:: Exercise brief ::
Output the lines of the entries as a JSON list of strings, one string per line and no blank lines, starting with the line that contains "Greenhouse Accessories" and going through the line that contains "and 1 Oversized Hinged Rear Wi", with both of those lines included.
*** Opening Provided data ***
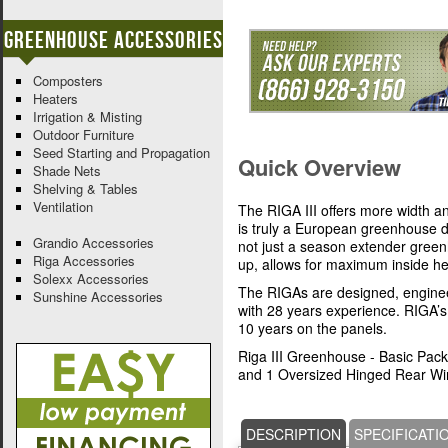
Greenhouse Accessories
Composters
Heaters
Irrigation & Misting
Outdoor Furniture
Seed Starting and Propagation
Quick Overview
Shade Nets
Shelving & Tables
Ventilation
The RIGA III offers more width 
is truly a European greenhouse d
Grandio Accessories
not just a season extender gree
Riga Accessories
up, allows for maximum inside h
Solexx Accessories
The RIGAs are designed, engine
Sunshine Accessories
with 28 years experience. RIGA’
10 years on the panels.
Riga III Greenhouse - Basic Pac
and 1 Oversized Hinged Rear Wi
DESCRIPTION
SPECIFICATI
*** Closing Provided data ***
*** Opening Provided data ***
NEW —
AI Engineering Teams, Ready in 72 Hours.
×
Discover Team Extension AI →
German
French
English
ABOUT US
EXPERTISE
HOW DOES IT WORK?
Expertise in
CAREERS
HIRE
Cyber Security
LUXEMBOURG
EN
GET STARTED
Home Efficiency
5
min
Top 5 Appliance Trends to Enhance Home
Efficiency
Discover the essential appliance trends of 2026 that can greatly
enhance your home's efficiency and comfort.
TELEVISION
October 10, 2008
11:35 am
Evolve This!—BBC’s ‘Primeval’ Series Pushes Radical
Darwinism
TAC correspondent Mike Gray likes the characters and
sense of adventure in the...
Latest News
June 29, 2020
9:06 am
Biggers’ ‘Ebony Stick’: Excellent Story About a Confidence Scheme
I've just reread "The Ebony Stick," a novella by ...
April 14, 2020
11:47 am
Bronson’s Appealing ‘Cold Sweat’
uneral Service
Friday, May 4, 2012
*** Closing Provided data ***
:: The answer ::
[
  "Greenhouse Accessories",
  "Composters",
  "Heaters",
  "Irrigation & Misting",
  "Outdoor Furniture",
  "Seed Starting and Propagation",
  "Quick Overview",
  "Shade Nets",
  "Shelving & Tables",
  "Ventilation",
  "The RIGA III offers more width ",
  "is truly a European greenhouse d",
  "Grandio Accessories",
  "not just a season extender gree",
  "Riga Accessories",
  "up, allows for maximum inside h",
  "Solexx Accessories",
  "The RIGAs are designed, engine",
  "Sunshine Accessories",
  "with 28 years experience. RIGA’",
  "10 years on the panels.",
  "Riga III Greenhouse - Basic Pac",
  "and 1 Oversized Hinged Rear Wi"
]